How to adapt a Puppeteer script for the Puppeteer Cluster framework?

OwenNebula55 · June 24, 2025, 2:20am

I’m looking to convert my existing Puppeteer script into one that works with the Puppeteer Cluster to enhance its performance. The current implementation is operational, but I want to leverage parallel processing capabilities with it.

This is my current code:

const currentURL = process.argv[2];
puppeteer.launch({ 
    headless: true, 
    args: ['--no-sandbox', '--disable-setuid-sandbox'] 
}).then(async browserInstance => {
    const newTab = await browserInstance.newPage();
    await newTab.setViewport({width: 320, height: 568});
    await newTab.setUserAgent('Mozilla/5.0 (iPhone; CPU iPhone OS 12_0 like Mac OS X) AppleWebKit/605.1.15 (KHTML, like Gecko) Version/12.0 Mobile/15E148 Safari/604.1');
    await newTab.goto(currentURL);
    console.log('page loaded');
    await newTab.waitForSelector('body.content');
    await browserInstance.close();
    process.exit(0);
}).catch(function(err) {
    console.log('completed');
    process.exit(0);
});

What are the best practices for refactoring this to utilize Puppeteer Cluster while keeping all functionalities intact?
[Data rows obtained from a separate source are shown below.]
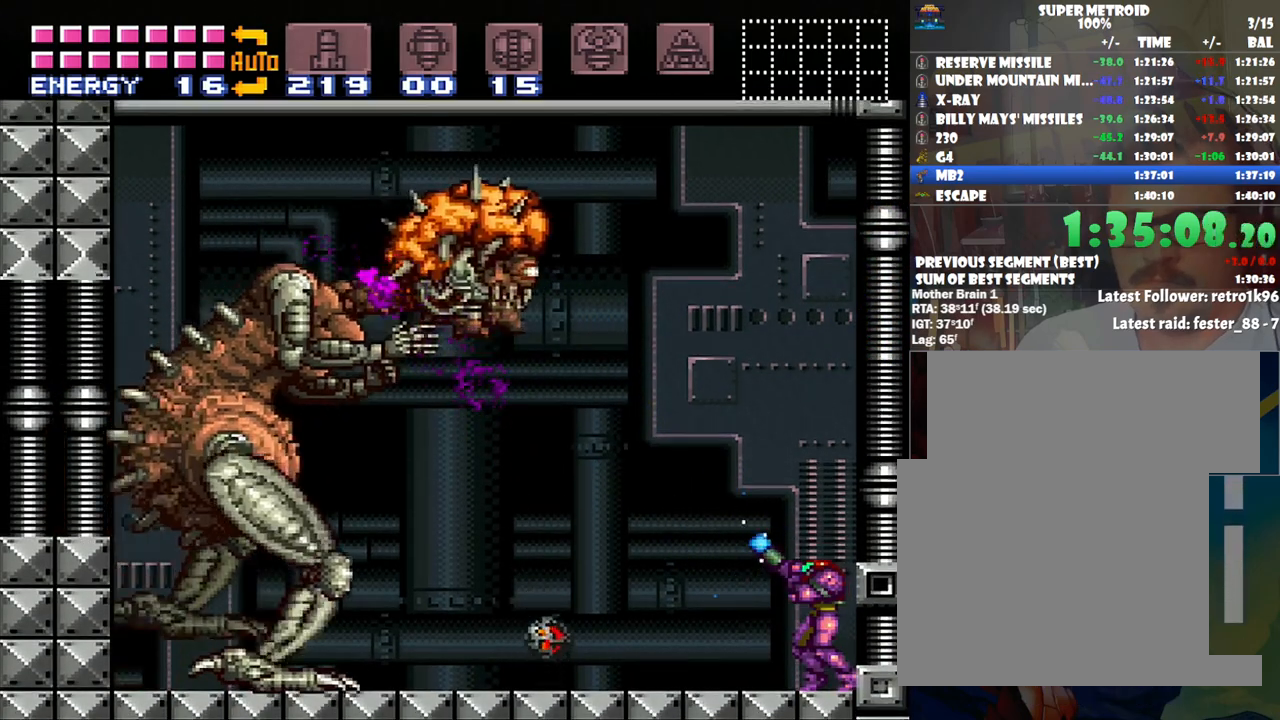
{"buttons": ["Y", "R1"], "events": [[100, "DPAD_RIGHT", "down"], [450, "DPAD_RIGHT", "up"]]}
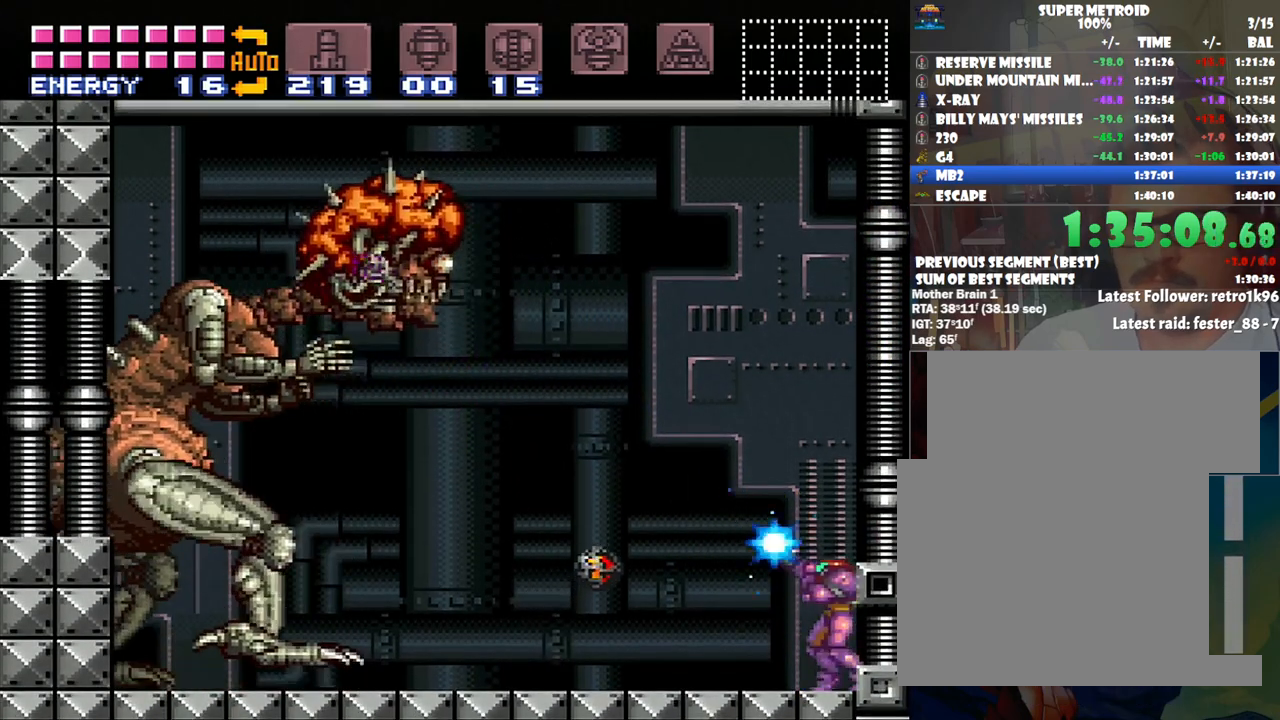
{"buttons": ["Y", "R1"], "events": [[33, "Y", "up"], [100, "Y", "down"], [267, "R1", "up"], [417, "R1", "down"]]}
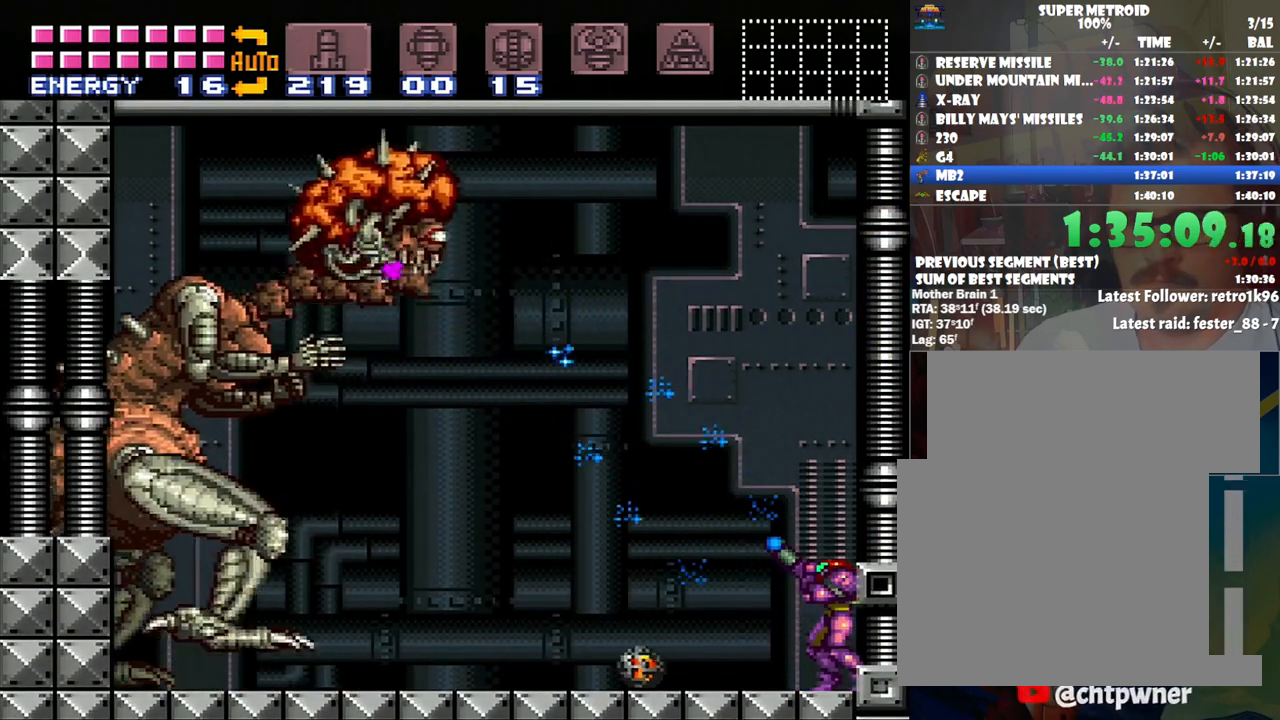
{"buttons": ["Y"], "events": [[133, "R1", "up"]]}
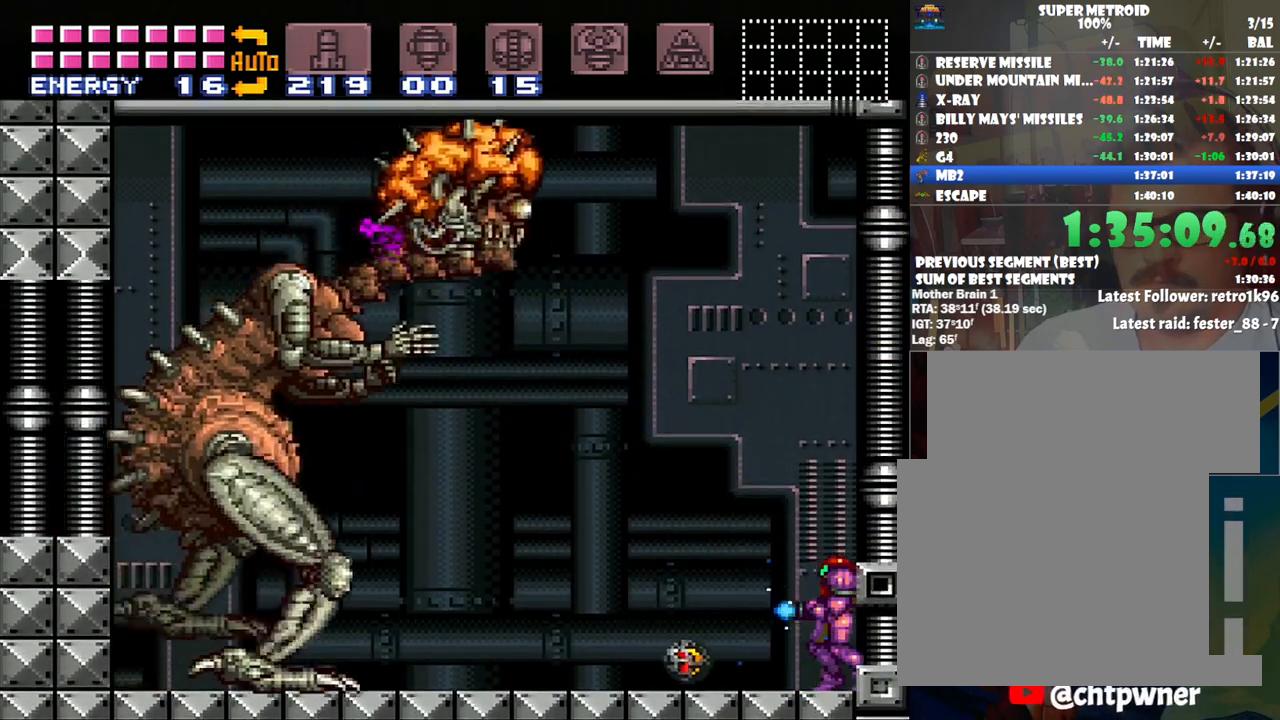
{"buttons": ["B", "Y"], "events": [[267, "B", "down"]]}
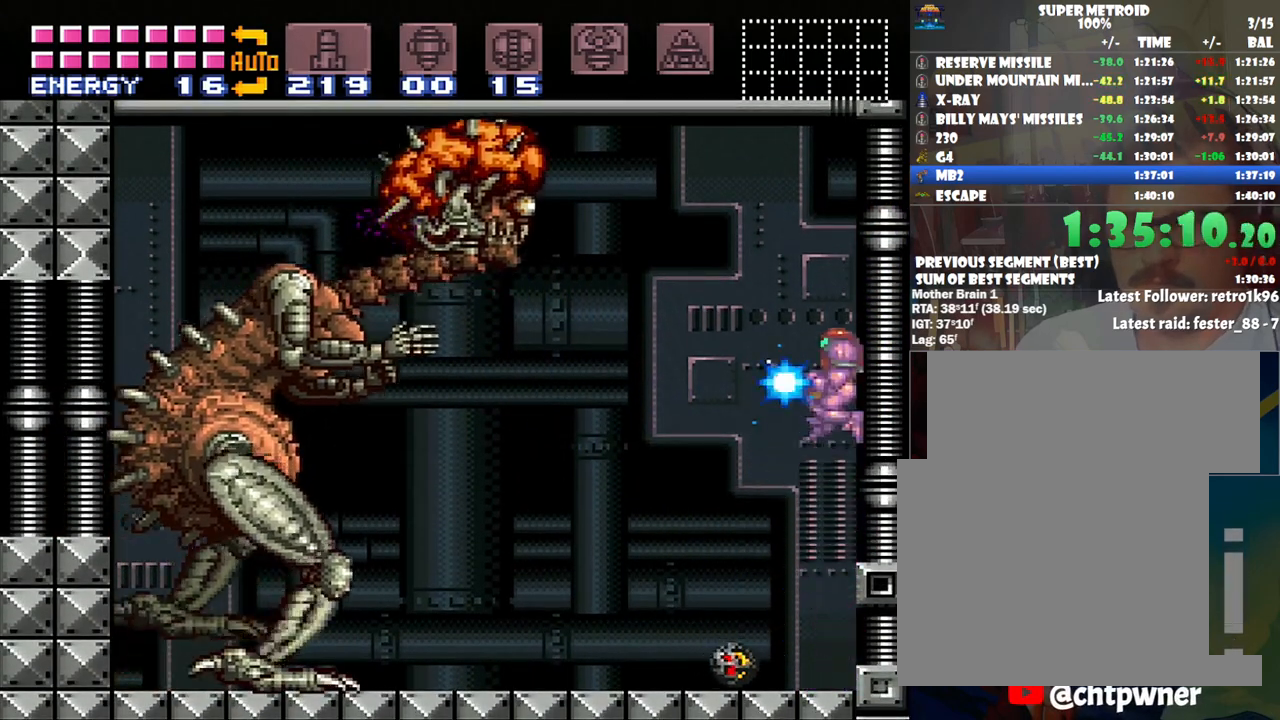
{"buttons": ["Y"], "events": [[200, "B", "up"], [250, "Y", "up"], [317, "Y", "down"]]}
DancingBird · July 1, 2025, 9:21am

Converting to Puppeteer Cluster means switching to a task-based approach. You’ll define a task function with your page logic and pass URLs as data to the cluster. Here’s the basic structure:

const { Cluster } = require('puppeteer-cluster');

const cluster = await Cluster.launch({
    concurrency: Cluster.CONCURRENCY_CONTEXT,
    maxConcurrency: 4,
    puppeteerOptions: {
        headless: true,
        args: ['--no-sandbox', '--disable-setuid-sandbox']
    }
});

await cluster.task(async ({ page, data: url }) => {
    await page.setViewport({width: 320, height: 568});
    await page.setUserAgent('Mozilla/5.0 (iPhone; CPU iPhone OS 12_0 like Mac OS X)...');
    await page.goto(url);
    await page.waitForSelector('body.content');
    console.log('page loaded');
});

await cluster.queue(process.argv[2]);
await cluster.idle();
await cluster.close();

Puppeteer Cluster handles browser instances and pages for you, so you just define what each task does instead of managing the browser lifecycle yourself.

Laura219 · June 28, 2025, 6:15am

wrap your logic in the task function and let cluster manage the browser. change newTab to page since cluster gives you that automatically. also, try CONCURRENCY_PAGE instead of CONCURRENCY_CONTEXT if you don’t need isolated contexts - it’s way lighter for basic scraping.